What about the $33M mill levy override? The mill levy override (MLO) is an annual increase to address operational needs (as a result of the negative factor and decreased funding in per pupil revenue from the state), whereas the bond addresses capital/facilities needs. Page 4 gives a great description of the needs to be addressed by the MLO, but I’ll sum up:

  • $12.6M – to retain and attract the best and brightest teachers, administrators and staff
  • $3.7M (this is something I feel so strongly about) – to provide a half-time counselor for every elementary school
  • $800K – for security and emergency management
  • $12.2M – increase student-based budgeting (SBB) dollars to schools, especially smaller school hit the hardest by SBB.
  • $400K – additional support services needed for the new school at Candelas
  • $3.3M – charter school dollars for compensation, curriculum, technology, etc. (10% of the MLO)

So what does this mean for you and your bottom line? Support Jeffco Kids broke it down for us. Per $100,000 of assessed home value, this bond package and MLO – combined – would cost you…$4.12/month. That’s right – if you’re home’s value is $300,000, you’re looking at an increase of $12.36 month.

This is how I, personally, see this. Our daughters swim. A lot. And if your child has ever been on a swim team, you know that breakfast burritos are what EVERYONE eats at a swim meet – considering these crazy summer meets start with warm-ups at 6am! Our team sells burritos for $3.50 each. So to me, it’s like buying a few breakfast burritos a month, right? Are my kids worth it? Heck yeah!

Are your kids worth it? Heck yeah!
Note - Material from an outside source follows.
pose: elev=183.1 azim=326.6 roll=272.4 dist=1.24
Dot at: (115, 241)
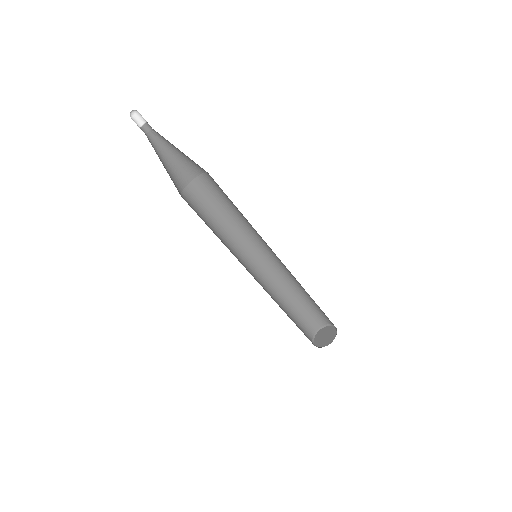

Remember, it takes a village to raise a child – we are all in this together – whether you have kids or grandkids or none at all, the value of excellent public schools is priceless for a community! Seriously!

Support Jeffco Kids has been really busy this summer. Please check out the following articles they’ve published recently, which shed additional light on some of the issues around the need for the mill/bond:

Lead Contamination?

While I’m talking about facilities needs, let me touch on the other topic of discussion at tonight’s board meeting – contaminated drinking water. Jeffco staff have been very busy this summer testing fixtures in our schools for lead contamination.

Since June 3, the district has tested 80 elementary schools and drawn ~3,500 samples in an effort to ensure drinking water in our schools is safe for our students, staff and parents. By the time school starts, all elementary school fixtures in buildings built before 1990 and all water fountains in elementary schools built after 1990 will have been tested.

Any fixtures found to exceed the 15 parts per billion EPA limit for Lead will be deactivated or labeled “Do Not Drink” depending on the level of Lead detected. While testing of middle and high school fixtures will not be complete by the start of the school year, district staff will work with principals to get the word out to parents to let them know the status of the testing. Bottled water may be provided at older facilities where fixtures have a greater probability of higher Lead levels.

Again, just another example of the types of maintenance district staff face with our aging facilities. 

 

We’ve waited long for additional state money, and it’s not coming. Jeffco needs to find its own solutions to long-deferred maintenance issues and so much more.

 

Let’s continue to be

JeffCo Proud! Keep fighting, JeffCo!